Their efforts are part of the British Museum’s Iraq Emergency Heritage Management Training Scheme, a program funded by the government of the United Kingdom and delivered by the British Museum to offer up-to-date training in archaeological site management in response to the destruction of cultural heritage in Iraq. The Iraq Scheme works in cooperation with Iraq’s State Board for Antiquities of Heritage and, in the Kurdistan Region of Iraq, with the General Directorate of Antiquities of Kurdistan. Matney’s specific project was funded by the Gerda Henkel Foundation based in Düsseldorf, Germany.
Tim Matney is seen here in Iraq during one of his lectures on the use of a magnetic field gradiometer. The technology is being used by an international team of archaeologists from the British Museum to map subsurface ancient remains.
“I was asked by the British Museum to head the geophysical training because my research employing this technology in Turkey is well known,” explains Matney, who was on-site for nearly three weeks. “I also completed my B.A. in London many years ago and have long-standing contacts with the museum. I have excavated with British Museum teams, and I have worked with the project director, John MacGinnis, in Syria and Turkey.”
Sharing technical knowledge
Through a series of short workshops, Matney taught the cohort of Iraqi archaeologists and heritage managers how to use magnetic gradiometry, a technique that involves measuring minute fluctuations in the Earth’s magnetic field caused by shallow subsurface features, such as ancient architecture. Revels, who was trained on magnetic gradiometry in Matney’s course on archaeological geophysics last summer, is staying through October to continue to work with the Iraqis and to collect data.
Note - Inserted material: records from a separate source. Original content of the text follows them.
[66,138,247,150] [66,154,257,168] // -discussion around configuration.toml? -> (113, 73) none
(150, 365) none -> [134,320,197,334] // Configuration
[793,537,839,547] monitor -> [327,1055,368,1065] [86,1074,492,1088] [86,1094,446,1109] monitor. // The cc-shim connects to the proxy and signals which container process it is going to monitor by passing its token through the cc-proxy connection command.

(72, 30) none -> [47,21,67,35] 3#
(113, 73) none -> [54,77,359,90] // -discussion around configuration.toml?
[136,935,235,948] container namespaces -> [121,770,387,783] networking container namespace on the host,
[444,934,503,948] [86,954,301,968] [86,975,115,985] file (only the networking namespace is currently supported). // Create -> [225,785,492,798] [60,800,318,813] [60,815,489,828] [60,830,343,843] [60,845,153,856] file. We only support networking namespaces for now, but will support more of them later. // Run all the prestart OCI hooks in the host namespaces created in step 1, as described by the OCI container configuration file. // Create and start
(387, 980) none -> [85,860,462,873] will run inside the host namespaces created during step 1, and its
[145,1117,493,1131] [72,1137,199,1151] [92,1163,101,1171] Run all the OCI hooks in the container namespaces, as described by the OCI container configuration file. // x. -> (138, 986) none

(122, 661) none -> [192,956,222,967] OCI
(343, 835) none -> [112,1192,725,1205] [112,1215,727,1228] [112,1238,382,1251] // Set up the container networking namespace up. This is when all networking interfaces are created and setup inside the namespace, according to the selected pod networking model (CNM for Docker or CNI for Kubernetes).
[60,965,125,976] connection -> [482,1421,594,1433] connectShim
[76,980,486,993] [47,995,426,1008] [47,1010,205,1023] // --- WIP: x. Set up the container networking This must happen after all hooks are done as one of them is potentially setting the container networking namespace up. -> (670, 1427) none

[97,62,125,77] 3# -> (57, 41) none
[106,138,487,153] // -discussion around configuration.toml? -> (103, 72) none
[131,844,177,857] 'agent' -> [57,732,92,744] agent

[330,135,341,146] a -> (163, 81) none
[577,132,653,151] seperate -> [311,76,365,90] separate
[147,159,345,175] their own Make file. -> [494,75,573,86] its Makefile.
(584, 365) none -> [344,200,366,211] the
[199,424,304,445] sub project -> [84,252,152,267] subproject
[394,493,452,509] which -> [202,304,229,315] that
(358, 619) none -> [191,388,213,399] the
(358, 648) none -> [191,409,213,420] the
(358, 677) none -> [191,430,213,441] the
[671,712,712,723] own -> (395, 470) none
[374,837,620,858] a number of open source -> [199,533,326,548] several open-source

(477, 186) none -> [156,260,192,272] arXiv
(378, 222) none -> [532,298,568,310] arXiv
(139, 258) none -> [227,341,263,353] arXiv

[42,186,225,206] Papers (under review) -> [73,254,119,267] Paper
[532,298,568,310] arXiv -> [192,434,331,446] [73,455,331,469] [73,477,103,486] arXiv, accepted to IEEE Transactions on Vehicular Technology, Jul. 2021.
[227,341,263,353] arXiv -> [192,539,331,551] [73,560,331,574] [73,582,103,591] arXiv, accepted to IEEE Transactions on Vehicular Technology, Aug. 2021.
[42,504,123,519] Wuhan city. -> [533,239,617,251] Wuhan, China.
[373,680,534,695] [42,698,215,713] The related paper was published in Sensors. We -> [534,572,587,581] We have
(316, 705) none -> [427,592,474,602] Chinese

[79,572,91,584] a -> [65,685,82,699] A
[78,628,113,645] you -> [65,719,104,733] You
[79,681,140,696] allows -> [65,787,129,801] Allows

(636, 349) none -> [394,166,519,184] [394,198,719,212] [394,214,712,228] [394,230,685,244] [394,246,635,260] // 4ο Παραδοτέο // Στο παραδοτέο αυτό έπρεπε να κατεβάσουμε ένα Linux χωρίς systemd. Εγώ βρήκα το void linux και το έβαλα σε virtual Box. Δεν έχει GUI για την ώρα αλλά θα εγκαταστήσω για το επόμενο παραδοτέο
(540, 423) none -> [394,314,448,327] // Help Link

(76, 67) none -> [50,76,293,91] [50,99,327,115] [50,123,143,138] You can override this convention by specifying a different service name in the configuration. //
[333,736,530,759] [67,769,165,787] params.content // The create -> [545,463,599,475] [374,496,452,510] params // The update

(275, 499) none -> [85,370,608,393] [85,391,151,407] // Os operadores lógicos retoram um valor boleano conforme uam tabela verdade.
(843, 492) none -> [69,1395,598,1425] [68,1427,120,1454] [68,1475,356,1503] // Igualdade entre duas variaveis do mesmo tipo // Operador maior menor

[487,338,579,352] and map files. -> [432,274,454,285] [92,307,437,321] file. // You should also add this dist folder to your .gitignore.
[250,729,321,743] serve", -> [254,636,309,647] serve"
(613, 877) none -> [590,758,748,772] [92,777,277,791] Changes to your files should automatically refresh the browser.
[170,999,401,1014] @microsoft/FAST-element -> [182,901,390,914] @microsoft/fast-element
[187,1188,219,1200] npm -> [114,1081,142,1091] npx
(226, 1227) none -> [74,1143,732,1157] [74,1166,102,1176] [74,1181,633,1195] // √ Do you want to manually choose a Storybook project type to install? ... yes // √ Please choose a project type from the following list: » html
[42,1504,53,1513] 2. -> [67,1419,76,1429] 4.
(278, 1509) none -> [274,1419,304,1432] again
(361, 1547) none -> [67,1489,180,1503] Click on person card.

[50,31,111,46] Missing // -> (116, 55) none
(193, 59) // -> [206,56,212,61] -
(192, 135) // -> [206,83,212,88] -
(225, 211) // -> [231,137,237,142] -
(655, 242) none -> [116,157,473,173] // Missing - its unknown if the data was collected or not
Matney’s cohort is based at the Darband-i Rania, a pass through the Zagros Mountains in the Kurdistan region in the northeast of the country on a major route from Mesopotamia to Iran. A second cohort is based at Tello in southern Iraq, the site of a Sumerian city state of the third millennium B.C.
Two sites are being investigated — Qalatga Darband, a fortified settlement of the early Parthian period (ca. second-first centuries B.C.), that dominates the western approaches to the pass, and a smaller fortification in the pass itself dating to the time of the Neo-Assyrian empire (ca. ninth to seventh centuries B.C.).
Alumna Morgan Revels is seen here balancing the sensors on the magnetic field gradiometer. She will collect data with the Iraqis in Iraqi Kurdistan until the end of October.
The focus of the fieldwork is mapping a massive 150-meter square installation at Qalatga Darband. The feature was discovered through the analysis of declassified Corona satellite imagery dating to the 1960s. While too large to excavate extensively, the use of geophysical remote is the ideal method for mapping the interior layout of the installation, says Matney, while at the same time providing training to the Iraqi archaeologists participating in the scheme.
Opportunities beyond the classroom
“I frequently take on projects that allow me an opportunity to train students in geophysical survey outside of the normal classroom setting,” notes Matney. “Typically, these are projects in northeastern Ohio as part of our department’s long-standing outreach in community archaeology. More rarely, I am able to take °µºÚ±¬ÁÏ students abroad – most recently to Turkey, India and Azerbaijan. In my current project, I was lucky enough to work with a cohort of Iraqi archaeologists and my former student was able to assist me in the training and fieldwork. I use geophysics in my own research, of course, but this was primarily a teaching opportunity.
“My students have been involved in projects across the world using geophysical survey technologies in archaeology,” adds Matney. “It is a great opportunity for them to experience other cultures, meet a variety of scholars in different fields, and to put into practice the lessons learned in the classroom.”